- _Assigned task_
Copy out the lines from the start of the records up to and including the line containing "که داینامیک رنج این".

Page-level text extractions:
_ _ _ _ _ _ _

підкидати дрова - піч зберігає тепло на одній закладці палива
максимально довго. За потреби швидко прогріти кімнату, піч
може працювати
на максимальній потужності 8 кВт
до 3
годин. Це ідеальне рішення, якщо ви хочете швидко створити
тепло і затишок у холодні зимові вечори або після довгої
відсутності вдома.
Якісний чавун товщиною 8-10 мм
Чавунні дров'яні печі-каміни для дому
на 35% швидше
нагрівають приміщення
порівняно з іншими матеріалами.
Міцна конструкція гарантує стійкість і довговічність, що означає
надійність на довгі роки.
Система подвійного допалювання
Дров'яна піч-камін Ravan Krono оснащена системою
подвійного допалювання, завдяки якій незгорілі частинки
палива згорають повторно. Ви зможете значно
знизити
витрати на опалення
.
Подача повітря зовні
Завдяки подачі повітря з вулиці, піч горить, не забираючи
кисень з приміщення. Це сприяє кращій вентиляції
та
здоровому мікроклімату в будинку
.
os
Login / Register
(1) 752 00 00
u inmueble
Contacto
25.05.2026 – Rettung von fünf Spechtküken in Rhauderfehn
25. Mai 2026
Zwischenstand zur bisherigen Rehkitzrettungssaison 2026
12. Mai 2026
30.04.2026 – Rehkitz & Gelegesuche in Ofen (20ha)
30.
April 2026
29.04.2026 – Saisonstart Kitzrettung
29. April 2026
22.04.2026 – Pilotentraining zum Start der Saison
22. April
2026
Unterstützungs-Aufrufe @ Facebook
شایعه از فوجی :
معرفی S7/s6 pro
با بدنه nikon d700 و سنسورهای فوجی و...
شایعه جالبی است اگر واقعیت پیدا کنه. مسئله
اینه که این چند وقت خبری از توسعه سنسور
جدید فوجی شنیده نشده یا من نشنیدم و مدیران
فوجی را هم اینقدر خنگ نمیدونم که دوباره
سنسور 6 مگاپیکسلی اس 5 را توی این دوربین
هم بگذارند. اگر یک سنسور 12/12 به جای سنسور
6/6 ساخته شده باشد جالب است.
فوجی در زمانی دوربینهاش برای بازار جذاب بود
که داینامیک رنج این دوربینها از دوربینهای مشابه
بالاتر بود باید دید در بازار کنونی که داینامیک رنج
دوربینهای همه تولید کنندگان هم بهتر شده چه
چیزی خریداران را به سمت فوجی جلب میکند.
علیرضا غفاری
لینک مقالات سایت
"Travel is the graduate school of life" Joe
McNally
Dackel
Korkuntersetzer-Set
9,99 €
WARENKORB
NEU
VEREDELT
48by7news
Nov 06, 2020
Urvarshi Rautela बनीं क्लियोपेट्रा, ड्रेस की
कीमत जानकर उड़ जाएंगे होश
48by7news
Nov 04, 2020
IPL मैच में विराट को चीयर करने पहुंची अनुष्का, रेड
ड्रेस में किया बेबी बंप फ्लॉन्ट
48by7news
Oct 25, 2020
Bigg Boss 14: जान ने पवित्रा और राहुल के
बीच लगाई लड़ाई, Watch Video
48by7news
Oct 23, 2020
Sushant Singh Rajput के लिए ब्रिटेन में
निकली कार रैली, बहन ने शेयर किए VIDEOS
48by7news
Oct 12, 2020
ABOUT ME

_ _ _ _ _ _ _

- _Solution for this task_
підкидати дрова - піч зберігає тепло на одній закладці палива
максимально довго. За потреби швидко прогріти кімнату, піч
може працювати
на максимальній потужності 8 кВт
до 3
годин. Це ідеальне рішення, якщо ви хочете швидко створити
тепло і затишок у холодні зимові вечори або після довгої
відсутності вдома.
Якісний чавун товщиною 8-10 мм
Чавунні дров'яні печі-каміни для дому
на 35% швидше
нагрівають приміщення
порівняно з іншими матеріалами.
Міцна конструкція гарантує стійкість і довговічність, що означає
надійність на довгі роки.
Система подвійного допалювання
Дров'яна піч-камін Ravan Krono оснащена системою
подвійного допалювання, завдяки якій незгорілі частинки
палива згорають повторно. Ви зможете значно
знизити
витрати на опалення
.
Подача повітря зовні
Завдяки подачі повітря з вулиці, піч горить, не забираючи
кисень з приміщення. Це сприяє кращій вентиляції
та
здоровому мікроклімату в будинку
.
os
Login / Register
(1) 752 00 00
u inmueble
Contacto
25.05.2026 – Rettung von fünf Spechtküken in Rhauderfehn
25. Mai 2026
Zwischenstand zur bisherigen Rehkitzrettungssaison 2026
12. Mai 2026
30.04.2026 – Rehkitz & Gelegesuche in Ofen (20ha)
30.
April 2026
29.04.2026 – Saisonstart Kitzrettung
29. April 2026
22.04.2026 – Pilotentraining zum Start der Saison
22. April
2026
Unterstützungs-Aufrufe @ Facebook
شایعه از فوجی :
معرفی S7/s6 pro
با بدنه nikon d700 و سنسورهای فوجی و...
شایعه جالبی است اگر واقعیت پیدا کنه. مسئله
اینه که این چند وقت خبری از توسعه سنسور
جدید فوجی شنیده نشده یا من نشنیدم و مدیران
فوجی را هم اینقدر خنگ نمیدونم که دوباره
سنسور 6 مگاپیکسلی اس 5 را توی این دوربین
هم بگذارند. اگر یک سنسور 12/12 به جای سنسور
6/6 ساخته شده باشد جالب است.
فوجی در زمانی دوربینهاش برای بازار جذاب بود
که داینامیک رنج این دوربینها از دوربینهای مشابه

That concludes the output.